> [Exercise requirements]: Print every one of the following entries verbatim, preserving each line, character, and line break without alteration.

*** Opening of Data excerpts ***

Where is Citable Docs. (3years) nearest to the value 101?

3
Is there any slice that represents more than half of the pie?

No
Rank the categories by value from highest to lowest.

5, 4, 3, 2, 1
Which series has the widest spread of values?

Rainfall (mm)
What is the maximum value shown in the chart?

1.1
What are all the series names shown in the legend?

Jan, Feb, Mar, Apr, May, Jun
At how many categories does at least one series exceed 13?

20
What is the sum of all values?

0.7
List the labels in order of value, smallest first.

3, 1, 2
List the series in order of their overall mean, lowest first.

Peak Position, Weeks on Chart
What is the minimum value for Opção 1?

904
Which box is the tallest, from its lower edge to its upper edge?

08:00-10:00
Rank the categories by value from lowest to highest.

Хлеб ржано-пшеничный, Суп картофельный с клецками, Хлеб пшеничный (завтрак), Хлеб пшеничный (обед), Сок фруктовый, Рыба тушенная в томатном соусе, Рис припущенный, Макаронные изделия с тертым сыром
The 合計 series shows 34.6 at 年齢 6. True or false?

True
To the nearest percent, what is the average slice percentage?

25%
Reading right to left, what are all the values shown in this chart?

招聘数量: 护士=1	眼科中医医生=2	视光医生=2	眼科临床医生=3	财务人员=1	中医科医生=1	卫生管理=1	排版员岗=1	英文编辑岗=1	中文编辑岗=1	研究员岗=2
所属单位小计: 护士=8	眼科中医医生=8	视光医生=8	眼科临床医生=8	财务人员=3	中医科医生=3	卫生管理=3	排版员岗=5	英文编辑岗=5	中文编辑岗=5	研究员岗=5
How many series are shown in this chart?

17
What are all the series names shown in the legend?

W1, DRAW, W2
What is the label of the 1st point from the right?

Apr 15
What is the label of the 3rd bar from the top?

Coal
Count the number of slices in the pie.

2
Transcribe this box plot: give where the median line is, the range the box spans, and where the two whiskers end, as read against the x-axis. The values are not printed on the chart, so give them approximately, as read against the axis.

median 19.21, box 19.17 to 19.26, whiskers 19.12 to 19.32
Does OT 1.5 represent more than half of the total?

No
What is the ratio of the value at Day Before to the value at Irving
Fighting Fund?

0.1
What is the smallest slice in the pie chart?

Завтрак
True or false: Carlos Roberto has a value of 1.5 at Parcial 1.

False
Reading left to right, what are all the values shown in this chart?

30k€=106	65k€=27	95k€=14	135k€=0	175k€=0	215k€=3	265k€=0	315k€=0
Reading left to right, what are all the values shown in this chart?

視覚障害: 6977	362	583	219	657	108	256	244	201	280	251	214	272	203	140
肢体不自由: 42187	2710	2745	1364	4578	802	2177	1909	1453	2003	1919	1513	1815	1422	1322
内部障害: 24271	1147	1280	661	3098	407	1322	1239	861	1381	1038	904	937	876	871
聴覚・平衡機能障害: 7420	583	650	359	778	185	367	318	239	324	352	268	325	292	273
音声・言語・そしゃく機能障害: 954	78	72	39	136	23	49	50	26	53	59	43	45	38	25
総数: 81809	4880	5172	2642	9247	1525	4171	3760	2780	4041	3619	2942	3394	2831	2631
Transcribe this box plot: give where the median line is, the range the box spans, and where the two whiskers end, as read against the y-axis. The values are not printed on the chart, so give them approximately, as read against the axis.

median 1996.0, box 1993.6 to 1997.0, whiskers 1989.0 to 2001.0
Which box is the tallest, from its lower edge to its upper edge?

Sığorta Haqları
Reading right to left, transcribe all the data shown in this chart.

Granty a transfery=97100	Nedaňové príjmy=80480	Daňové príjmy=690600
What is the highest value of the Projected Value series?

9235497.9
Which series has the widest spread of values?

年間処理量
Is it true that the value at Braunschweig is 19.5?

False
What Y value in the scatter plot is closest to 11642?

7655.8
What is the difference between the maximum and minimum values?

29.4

*** Close of Data excerpts ***

> [Task output]:
Where is Citable Docs. (3years) nearest to the value 101?

3
Is there any slice that represents more than half of the pie?

No
Rank the categories by value from highest to lowest.

5, 4, 3, 2, 1
Which series has the widest spread of values?

Rainfall (mm)
What is the maximum value shown in the chart?

1.1
What are all the series names shown in the legend?

Jan, Feb, Mar, Apr, May, Jun
At how many categories does at least one series exceed 13?

20
What is the sum of all values?

0.7
List the labels in order of value, smallest first.

3, 1, 2
List the series in order of their overall mean, lowest first.

Peak Position, Weeks on Chart
What is the minimum value for Opção 1?

904
Which box is the tallest, from its lower edge to its upper edge?

08:00-10:00
Rank the categories by value from lowest to highest.

Хлеб ржано-пшеничный, Суп картофельный с клецками, Хлеб пшеничный (завтрак), Хлеб пшеничный (обед), Сок фруктовый, Рыба тушенная в томатном соусе, Рис припущенный, Макаронные изделия с тертым сыром
The 合計 series shows 34.6 at 年齢 6. True or false?

True
To the nearest percent, what is the average slice percentage?

25%
Reading right to left, what are all the values shown in this chart?

招聘数量: 护士=1	眼科中医医生=2	视光医生=2	眼科临床医生=3	财务人员=1	中医科医生=1	卫生管理=1	排版员岗=1	英文编辑岗=1	中文编辑岗=1	研究员岗=2
所属单位小计: 护士=8	眼科中医医生=8	视光医生=8	眼科临床医生=8	财务人员=3	中医科医生=3	卫生管理=3	排版员岗=5	英文编辑岗=5	中文编辑岗=5	研究员岗=5
How many series are shown in this chart?

17
What are all the series names shown in the legend?

W1, DRAW, W2
What is the label of the 1st point from the right?

Apr 15
What is the label of the 3rd bar from the top?

Coal
Count the number of slices in the pie.

2
Transcribe this box plot: give where the median line is, the range the box spans, and where the two whiskers end, as read against the x-axis. The values are not printed on the chart, so give them approximately, as read against the axis.

median 19.21, box 19.17 to 19.26, whiskers 19.12 to 19.32
Does OT 1.5 represent more than half of the total?

No
What is the ratio of the value at Day Before to the value at Irving
Fighting Fund?

0.1
What is the smallest slice in the pie chart?

Завтрак
True or false: Carlos Roberto has a value of 1.5 at Parcial 1.

False
Reading left to right, what are all the values shown in this chart?

30k€=106	65k€=27	95k€=14	135k€=0	175k€=0	215k€=3	265k€=0	315k€=0
Reading left to right, what are all the values shown in this chart?

視覚障害: 6977	362	583	219	657	108	256	244	201	280	251	214	272	203	140
肢体不自由: 42187	2710	2745	1364	4578	802	2177	1909	1453	2003	1919	1513	1815	1422	1322
内部障害: 24271	1147	1280	661	3098	407	1322	1239	861	1381	1038	904	937	876	871
聴覚・平衡機能障害: 7420	583	650	359	778	185	367	318	239	324	352	268	325	292	273
音声・言語・そしゃく機能障害: 954	78	72	39	136	23	49	50	26	53	59	43	45	38	25
総数: 81809	4880	5172	2642	9247	1525	4171	3760	2780	4041	3619	2942	3394	2831	2631
Transcribe this box plot: give where the median line is, the range the box spans, and where the two whiskers end, as read against the y-axis. The values are not printed on the chart, so give them approximately, as read against the axis.

median 1996.0, box 1993.6 to 1997.0, whiskers 1989.0 to 2001.0
Which box is the tallest, from its lower edge to its upper edge?

Sığorta Haqları
Reading right to left, transcribe all the data shown in this chart.

Granty a transfery=97100	Nedaňové príjmy=80480	Daňové príjmy=690600
What is the highest value of the Projected Value series?

9235497.9
Which series has the widest spread of values?

年間処理量
Is it true that the value at Braunschweig is 19.5?

False
What Y value in the scatter plot is closest to 11642?

7655.8
What is the difference between the maximum and minimum values?

29.4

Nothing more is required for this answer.